The distribution of pharmaceutical products is subject to additional requirements and regulations, including extensive record-keeping, licensing, storage and security requirements intended to prevent the unauthorized sale of pharmaceutical products. In addition, the approval and commercialization of any of our product candidates outside the United States will also likely subject us to foreign equivalents of the healthcare laws mentioned above, amount other foreign laws.
We have adopted and revised our code of business conduct and ethics, which we review and update on a periodic basis, but it is not always possible to identify and deter employee misconduct, and the precautions we take to detect and prevent inappropriate conduct may not be effective in controlling unknown or unmanaged risks or losses or in protecting us from governmental investigations or other actions or lawsuits stemming from a failure to be in compliance with such laws or regulations. Efforts to ensure that our business arrangements with third parties will comply with applicable healthcare and other laws and regulations will involve substantial costs. Given the breadth of the laws and regulations and narrowness of any exceptions, limited guidance for certain laws and regulations and evolving government interpretations of the laws and regulations, regulatory authorities may possibly conclude that our business practices may not comply with healthcare laws and regulations, including our consulting agreements and other relationships with healthcare providers.
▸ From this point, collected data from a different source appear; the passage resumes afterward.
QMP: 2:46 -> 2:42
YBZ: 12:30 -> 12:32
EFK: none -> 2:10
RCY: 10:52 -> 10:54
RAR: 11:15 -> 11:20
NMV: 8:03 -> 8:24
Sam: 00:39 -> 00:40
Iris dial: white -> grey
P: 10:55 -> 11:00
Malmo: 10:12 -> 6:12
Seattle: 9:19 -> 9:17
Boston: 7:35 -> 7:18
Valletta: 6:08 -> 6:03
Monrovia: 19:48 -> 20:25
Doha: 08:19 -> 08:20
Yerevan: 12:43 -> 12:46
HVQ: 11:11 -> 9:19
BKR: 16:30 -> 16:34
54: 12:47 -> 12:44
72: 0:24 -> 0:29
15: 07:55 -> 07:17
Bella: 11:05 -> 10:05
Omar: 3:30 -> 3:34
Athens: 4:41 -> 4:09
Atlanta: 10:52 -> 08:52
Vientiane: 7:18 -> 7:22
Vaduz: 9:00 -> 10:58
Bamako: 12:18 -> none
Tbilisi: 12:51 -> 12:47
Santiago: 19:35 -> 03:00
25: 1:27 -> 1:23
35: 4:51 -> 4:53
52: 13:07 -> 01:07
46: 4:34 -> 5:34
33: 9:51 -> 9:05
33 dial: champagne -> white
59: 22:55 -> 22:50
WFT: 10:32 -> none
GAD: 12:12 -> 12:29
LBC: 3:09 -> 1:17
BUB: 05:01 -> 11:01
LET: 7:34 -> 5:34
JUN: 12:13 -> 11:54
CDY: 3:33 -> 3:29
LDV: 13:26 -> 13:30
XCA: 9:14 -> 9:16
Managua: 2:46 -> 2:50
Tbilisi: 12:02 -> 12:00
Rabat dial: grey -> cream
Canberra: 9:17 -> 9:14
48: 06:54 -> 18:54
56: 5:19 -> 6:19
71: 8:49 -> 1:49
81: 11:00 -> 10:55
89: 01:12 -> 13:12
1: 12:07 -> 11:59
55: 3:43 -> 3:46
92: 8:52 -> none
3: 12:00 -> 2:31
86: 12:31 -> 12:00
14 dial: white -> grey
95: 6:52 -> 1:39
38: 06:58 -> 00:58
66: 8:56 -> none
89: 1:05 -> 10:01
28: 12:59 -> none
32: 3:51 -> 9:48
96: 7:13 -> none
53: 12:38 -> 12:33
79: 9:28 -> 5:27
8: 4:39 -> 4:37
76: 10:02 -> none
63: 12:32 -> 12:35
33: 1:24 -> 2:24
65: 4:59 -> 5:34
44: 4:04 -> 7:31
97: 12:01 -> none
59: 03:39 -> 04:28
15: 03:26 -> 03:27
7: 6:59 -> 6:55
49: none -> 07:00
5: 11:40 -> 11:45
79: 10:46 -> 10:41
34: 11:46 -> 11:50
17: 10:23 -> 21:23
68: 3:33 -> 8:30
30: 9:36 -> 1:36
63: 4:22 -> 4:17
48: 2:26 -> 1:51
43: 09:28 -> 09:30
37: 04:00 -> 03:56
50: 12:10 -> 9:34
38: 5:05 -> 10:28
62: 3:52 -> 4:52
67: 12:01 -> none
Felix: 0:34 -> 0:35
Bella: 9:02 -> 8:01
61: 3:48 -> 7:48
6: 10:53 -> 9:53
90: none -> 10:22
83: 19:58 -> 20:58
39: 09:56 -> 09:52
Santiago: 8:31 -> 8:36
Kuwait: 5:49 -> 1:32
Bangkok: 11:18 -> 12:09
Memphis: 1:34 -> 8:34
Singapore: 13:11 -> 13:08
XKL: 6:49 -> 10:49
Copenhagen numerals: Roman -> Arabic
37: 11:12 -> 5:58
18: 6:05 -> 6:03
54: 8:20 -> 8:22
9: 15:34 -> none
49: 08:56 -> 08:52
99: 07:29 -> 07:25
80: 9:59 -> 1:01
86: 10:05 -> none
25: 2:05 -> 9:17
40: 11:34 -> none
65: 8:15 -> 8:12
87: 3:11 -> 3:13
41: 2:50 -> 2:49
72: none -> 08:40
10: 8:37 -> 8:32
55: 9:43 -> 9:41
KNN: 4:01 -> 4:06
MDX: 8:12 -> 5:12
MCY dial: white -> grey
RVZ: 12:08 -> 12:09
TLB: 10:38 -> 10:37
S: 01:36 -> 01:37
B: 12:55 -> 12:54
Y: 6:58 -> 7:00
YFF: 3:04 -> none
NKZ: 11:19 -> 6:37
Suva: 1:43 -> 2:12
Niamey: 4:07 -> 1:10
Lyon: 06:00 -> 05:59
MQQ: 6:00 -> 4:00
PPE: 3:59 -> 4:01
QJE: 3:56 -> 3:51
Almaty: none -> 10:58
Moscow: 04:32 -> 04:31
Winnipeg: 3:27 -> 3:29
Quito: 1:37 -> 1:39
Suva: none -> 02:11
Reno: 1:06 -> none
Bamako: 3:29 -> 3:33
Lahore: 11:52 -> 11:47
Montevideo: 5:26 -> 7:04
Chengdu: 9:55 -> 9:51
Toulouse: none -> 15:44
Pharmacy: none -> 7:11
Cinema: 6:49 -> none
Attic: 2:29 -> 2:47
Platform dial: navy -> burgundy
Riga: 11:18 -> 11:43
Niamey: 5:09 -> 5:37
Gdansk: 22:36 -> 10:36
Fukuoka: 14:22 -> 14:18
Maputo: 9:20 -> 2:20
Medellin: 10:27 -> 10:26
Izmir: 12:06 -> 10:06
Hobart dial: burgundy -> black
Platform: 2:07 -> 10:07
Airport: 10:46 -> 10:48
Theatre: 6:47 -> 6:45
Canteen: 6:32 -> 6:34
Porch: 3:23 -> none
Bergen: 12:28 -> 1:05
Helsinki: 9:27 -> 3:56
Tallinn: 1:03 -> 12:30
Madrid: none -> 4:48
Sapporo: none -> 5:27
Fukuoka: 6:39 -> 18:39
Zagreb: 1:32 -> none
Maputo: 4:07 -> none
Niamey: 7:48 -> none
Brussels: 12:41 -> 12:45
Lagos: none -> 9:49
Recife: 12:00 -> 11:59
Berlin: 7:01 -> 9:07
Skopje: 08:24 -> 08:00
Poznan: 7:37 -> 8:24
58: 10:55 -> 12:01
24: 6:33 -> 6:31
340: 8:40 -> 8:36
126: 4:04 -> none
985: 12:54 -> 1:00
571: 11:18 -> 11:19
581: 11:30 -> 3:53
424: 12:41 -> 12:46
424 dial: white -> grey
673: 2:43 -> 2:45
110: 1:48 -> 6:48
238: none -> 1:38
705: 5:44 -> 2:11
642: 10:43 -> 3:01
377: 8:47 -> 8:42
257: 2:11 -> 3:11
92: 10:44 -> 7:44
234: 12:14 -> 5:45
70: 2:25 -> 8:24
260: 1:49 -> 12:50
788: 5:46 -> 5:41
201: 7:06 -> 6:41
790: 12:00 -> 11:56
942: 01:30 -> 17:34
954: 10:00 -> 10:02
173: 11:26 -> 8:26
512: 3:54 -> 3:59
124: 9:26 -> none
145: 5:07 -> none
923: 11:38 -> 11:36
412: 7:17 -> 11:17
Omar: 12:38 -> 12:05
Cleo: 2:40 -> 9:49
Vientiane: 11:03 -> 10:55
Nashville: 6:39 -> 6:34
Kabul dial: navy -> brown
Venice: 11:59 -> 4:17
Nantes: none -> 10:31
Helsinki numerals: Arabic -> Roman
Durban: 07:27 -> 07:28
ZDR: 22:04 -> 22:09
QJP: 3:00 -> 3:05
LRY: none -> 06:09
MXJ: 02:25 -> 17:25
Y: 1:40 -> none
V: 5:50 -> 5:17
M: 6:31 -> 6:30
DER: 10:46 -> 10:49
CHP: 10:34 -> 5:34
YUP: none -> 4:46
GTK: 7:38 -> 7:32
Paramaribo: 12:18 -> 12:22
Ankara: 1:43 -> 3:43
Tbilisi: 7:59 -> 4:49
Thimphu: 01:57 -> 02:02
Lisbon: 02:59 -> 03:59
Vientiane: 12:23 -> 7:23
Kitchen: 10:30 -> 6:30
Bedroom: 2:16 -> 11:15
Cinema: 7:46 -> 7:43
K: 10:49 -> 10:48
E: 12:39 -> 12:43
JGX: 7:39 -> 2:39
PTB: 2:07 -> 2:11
If our operations are found to be in violation of any of the laws described above or any other governmental laws and regulations that may apply to us, we may be subject to actions including the imposition of civil, criminal, and administrative penalties, damages, disgorgement, monetary fines, possible exclusion from participation in Medicare, Medicaid, and other federal healthcare programs, individual imprisonment, contractual damages, reputational harm, diminished profits and future earnings, additional reporting requirements, or oversight if we become subject to a corporate integrity agreement or similar agreement to resolve allegations of non-compliance with these laws, and curtailment or restructuring of our operations, any of which could adversely affect our ability to operate our business and our results of operations. Further, defending against any such actions can be costly, time consuming, and may require significant personnel resources. Therefore, even if we are successful in defending against any such actions that may be brought against us, our business may be impaired.